Читаем Без покаяния полностью

А эти, черти-то! Приутихли. Вот вам и «Одиссея»!

Нет, Вертодокс что-то заворочался, ногу спустил, ищет кордовым «ЧТЗ» опору. А нога-то, длинная да вялая, дрожит… Ну, прыгай, прыгай в неизвестность, чего там мешкаешь? Ты ж привычный, теоретик! До вечера этак будешь слазить со вторых нар по малому делу, не то что в государственных делах — там вы все быстрые! Из одной фазы в другую — как с печки на горшок!

Зашарил Вертодокс в тумбочке, не нашел, чего искал, голову лысую вверх задирает:

— Вы, Модест Поликагпович, не газгешите ли мне еще газ вашей кгужечкой воспользоваться? В моей — микстуга, а попить хотелось бы…

А Уклонист сверху с каким-то притворным неудовольствием отвечает ему:

— По правде говоря, Лев Давыдович, мне уже наскучило постоянно одалживать вам кружечку, мыть ее после… Но если уж микстура, то, пожалуйста, возьмите. Только выполощите потом и кверху донышком поставьте, чтобы какая пыль не попала…

— Спасибо, Модест Поликагпович, — благодарно распрямился Вертодокс и, покачиваясь, двинул к бочке с краном. А Леньке захотелось его по тощему заду ногой достать, да сил не было.

Пыли боятся, гады! Только и беды в жизни, что пыль… Подыхать вскорости хором будем, а они хрен их знает чем озабочены.
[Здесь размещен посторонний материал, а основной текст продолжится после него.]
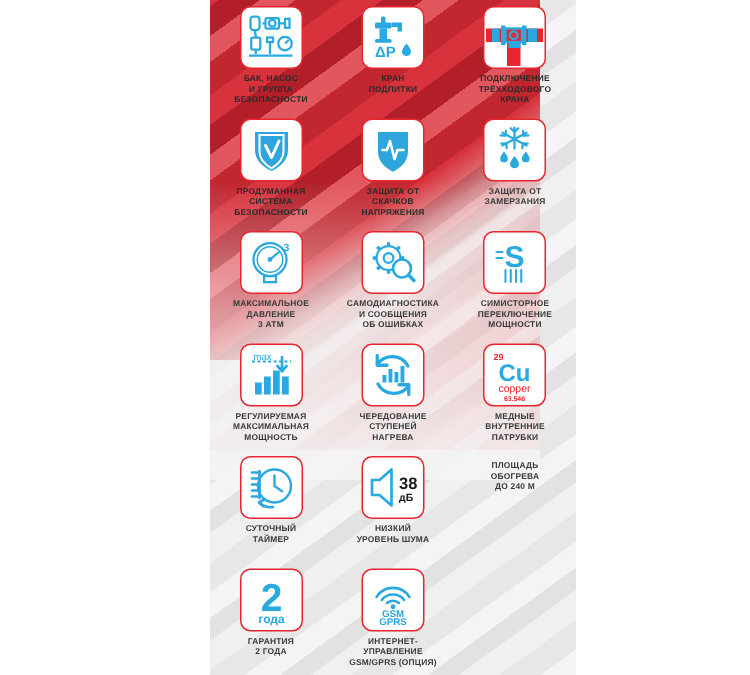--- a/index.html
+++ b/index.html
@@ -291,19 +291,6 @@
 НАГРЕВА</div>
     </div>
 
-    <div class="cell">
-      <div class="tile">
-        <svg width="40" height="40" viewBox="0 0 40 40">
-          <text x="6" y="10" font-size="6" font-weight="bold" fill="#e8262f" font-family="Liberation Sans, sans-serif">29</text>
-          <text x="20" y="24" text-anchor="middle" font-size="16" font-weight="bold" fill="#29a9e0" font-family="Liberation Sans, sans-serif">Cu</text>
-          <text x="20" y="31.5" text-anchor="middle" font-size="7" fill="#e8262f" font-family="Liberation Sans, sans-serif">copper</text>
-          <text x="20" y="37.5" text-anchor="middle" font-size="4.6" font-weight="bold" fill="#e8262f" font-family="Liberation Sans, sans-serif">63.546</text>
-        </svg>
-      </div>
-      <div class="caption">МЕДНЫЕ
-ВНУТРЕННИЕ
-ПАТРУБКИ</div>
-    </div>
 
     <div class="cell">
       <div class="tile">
Через таких вот теоретиков и дожили до веселого часа!

Что ж, о них говорить нечего, когда своя душа с телом расстается. Дыхания у Леньки нету, голова раскалывается, во рту сухо. Впору уж и Дворкина звать, может, даст какой «адонис верналис» от головы, а то ведь и окочуриться так недолго…

7

Долго ли, коротко лежал Ленька под бушлатом — день к концу подошел. Стемнело. На вахте в рельс ударили, вся зона заворошилась, загомонила на разные голоса: бригады пришли. Сашка Седой проскрипел мерзлыми подошвами в свой угол, шестерка следом пронес солдатский котелок со вставной кастрюлькой — первое и второе с премблюдом. Хлеба у бригадира тоже восемьсот граммов, а на ужин от них еще двести граммов осталось…

Ленька сглотнул голодную слюну, ворохнулся. Может, даст Сашка баланду дохлебать?
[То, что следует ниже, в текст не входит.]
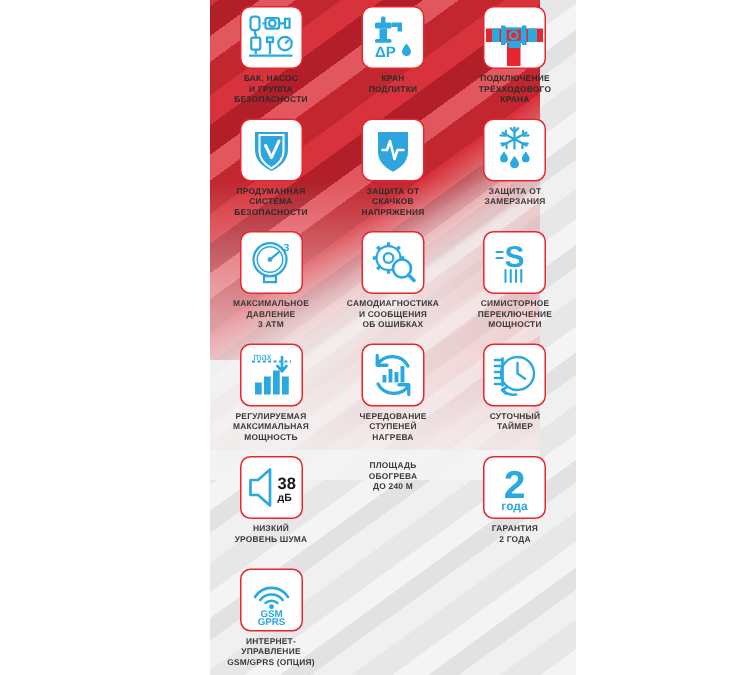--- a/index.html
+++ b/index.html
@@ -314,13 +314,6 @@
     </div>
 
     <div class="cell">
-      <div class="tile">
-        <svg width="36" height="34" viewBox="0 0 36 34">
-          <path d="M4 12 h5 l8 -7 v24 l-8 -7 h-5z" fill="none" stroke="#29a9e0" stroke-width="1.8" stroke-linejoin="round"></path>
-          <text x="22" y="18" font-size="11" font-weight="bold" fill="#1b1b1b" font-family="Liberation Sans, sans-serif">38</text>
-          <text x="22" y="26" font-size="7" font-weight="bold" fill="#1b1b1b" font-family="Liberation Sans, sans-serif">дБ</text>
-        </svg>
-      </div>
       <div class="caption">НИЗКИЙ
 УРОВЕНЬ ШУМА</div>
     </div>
Куда-а там, шестерка — на цырлах, ест глазами бригадиров котелок! Бесполезно в чужую посуду заглядывать, Сашка в котелке уже ложкой гремит. Промерз, видно, бригадир, оголодал.

Ушел Сашка на разнарядку в ППЧ. Еще тошнее стало.

А температура-то — ого-го. И голову не поднять. Вроде потемнело в бараке. И лампочка у потолка — уже не лампочка, а вроде раскаленный докрасна гвоздь, в стену вбитый… И голосов не слышно стало, вроде как под воду, в синюю глубь затянуло Леньку. Дышать под водой нечем, и глохнет он, и страшно ему, что из-под воды не вынырнет!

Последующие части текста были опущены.